The Clayton Antitrust Act of 1914 (Pub.L. 63-212, 38 Stat. 730, enacted October 15, 1914, codified at 15 U.S.C. §§ 12–27, 29 U.S.C. §§ 52–53), was enacted in the United States to add further substance to the U.S. antitrust law regime by seeking to prevent anticompetitive practices in their incipiency. That regime started with the Sherman Antitrust Act of 1890, the first Federal law outlawing practices considered harmful to consumers (monopolies, cartels, and trusts). The Clayton Act specified particular prohibited conduct, the three-level enforcement scheme, the exemptions, and the remedial measures.

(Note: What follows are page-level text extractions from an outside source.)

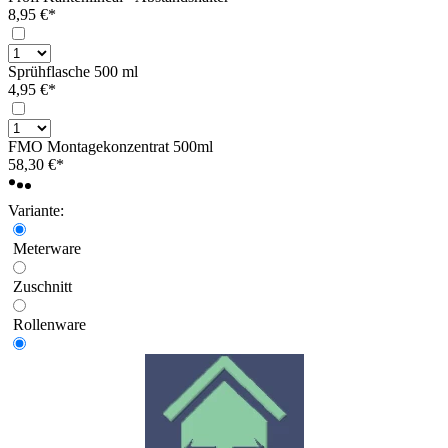
8,95 €*
Sprühflasche 500 ml
4,95 €*
FMO Montagekonzentrat 500ml
58,30 €*
Variante:
Meterware
Zuschnitt
Rollenware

Passed during the Wilson administration, the legislation was introduced by Alabama Democrat Henry De Lamar Clayton Jr. in the U.S. House of Representatives, where the act passed by a vote of 277 to 54 on June 5, 1914. Though the Senate passed its own version on September 2, 1914, by a vote of 46-16, the final version of the law (written after deliberation between Senate and the House), did not pass the Senate until October 5 and the House until October 8 of the same year.
Like the Sherman Act, much of the substance of the Clayton Act has been developed and animated by the U.S. courts, particularly the Supreme Court.